The British payments watchdog is set to be abolished as part of a regulatory overhaul in Whitehall. Sky News reports that government officials are considering merging the Payment Systems Regulator (PSR) with the Financial Conduct Authority (FCA). A decision is expected soon, reflecting the government’s efforts to streamline regulators and boost economic growth.
The removal of Marcus Bokkerink as chairman of the Competition and Markets Authority (CMA) raised concerns about UK competitiveness. Doug Gurr, a former Amazon executive, replaced him. Additionally, changes in leadership at the Financial Ombudsman Service indicate a broader shake-up of regulatory bodies. Business Secretary Jonathan Reynolds hinted at the potential abolition of watchdogs to optimize regulatory efficiency.
The government’s push to reduce red tape and foster growth prompted discussions with major regulators like Ofcom, Ofgem, and Ofwat.
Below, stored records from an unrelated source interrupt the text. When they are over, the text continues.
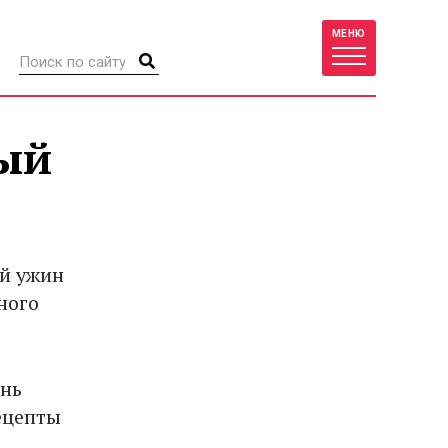
МЕНЮ
ный
ий ужин
ного
ень
ецепты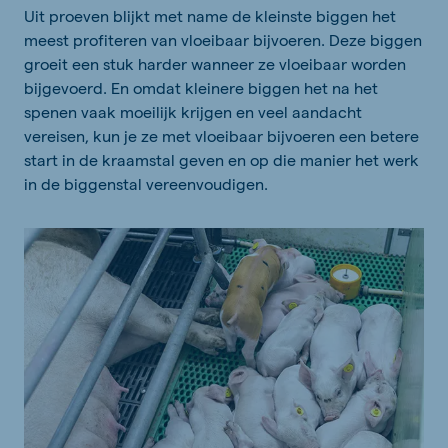
Uit proeven blijkt met name de kleinste biggen het
meest profiteren van vloeibaar bijvoeren. Deze biggen
groeit een stuk harder wanneer ze vloeibaar worden
bijgevoerd. En omdat kleinere biggen het na het
spenen vaak moeilijk krijgen en veel aandacht
vereisen, kun je ze met vloeibaar bijvoeren een betere
start in de kraamstal geven en op die manier het werk
in de biggenstal vereenvoudigen.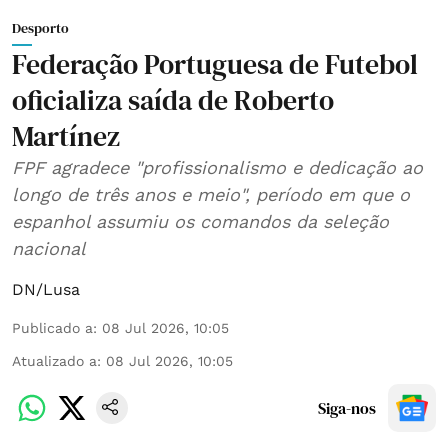
Desporto
Federação Portuguesa de Futebol
oficializa saída de Roberto
Martínez
FPF agradece "profissionalismo e dedicação ao
longo de três anos e meio", período em que o
espanhol assumiu os comandos da seleção
nacional
DN/Lusa
Publicado a
:
08 Jul 2026, 10:05
Atualizado a
:
08 Jul 2026, 10:05
Siga-nos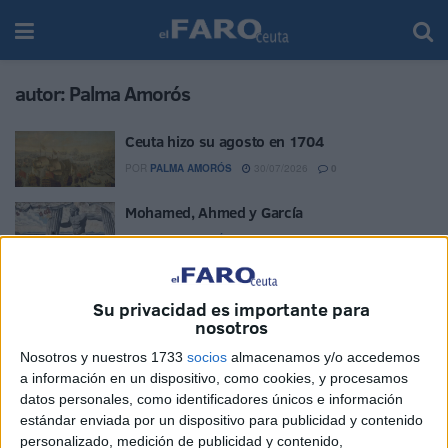
autor:
Palma Amorós
Ceuta hizo su agosto en 1704
POR
PALMA AMORÓS
30/07/2026
0
Mohamed, Ahmed y García
POR
PALMA AMORÓS
14/07/2026
0
Gaudí en Tánger
Su privacidad es importante para
POR
PALMA AMORÓS
25/06/2026
0
nosotros
Benzú o los hijos del Sus
Nosotros y nuestros 1733
socios
almacenamos y/o accedemos
a información en un dispositivo, como cookies, y procesamos
POR
PALMA AMORÓS
19/06/2026
1
datos personales, como identificadores únicos e información
estándar enviada por un dispositivo para publicidad y contenido
¿La plaza está dada?
personalizado, medición de publicidad y contenido,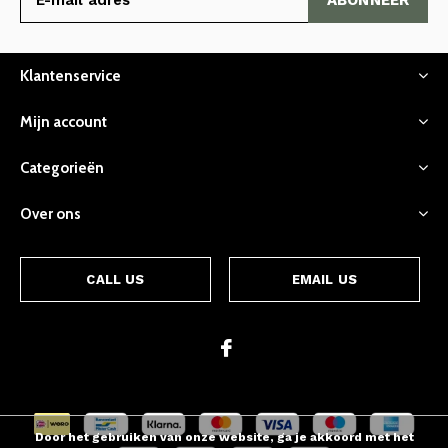
Klantenservice
Mijn account
Categorieën
Over ons
CALL US
EMAIL US
Door het gebruiken van onze website, ga je akkoord met het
The PSR, with around 160 employees, faces scrutiny for its regulatory practices, particularly in fraud reimbursement. Despite criticisms, the PSR’s role remains crucial in adapting to technological changes in the payments sector.
The potential merger of the PSR with the FCA is under consideration due to concerns about the former’s effectiveness. The Treasury declined to comment on this development, while the PSR did not respond to inquiries. This move aligns with the government’s aim to reassess the regulatory landscape and ensure a conducive environment for economic development.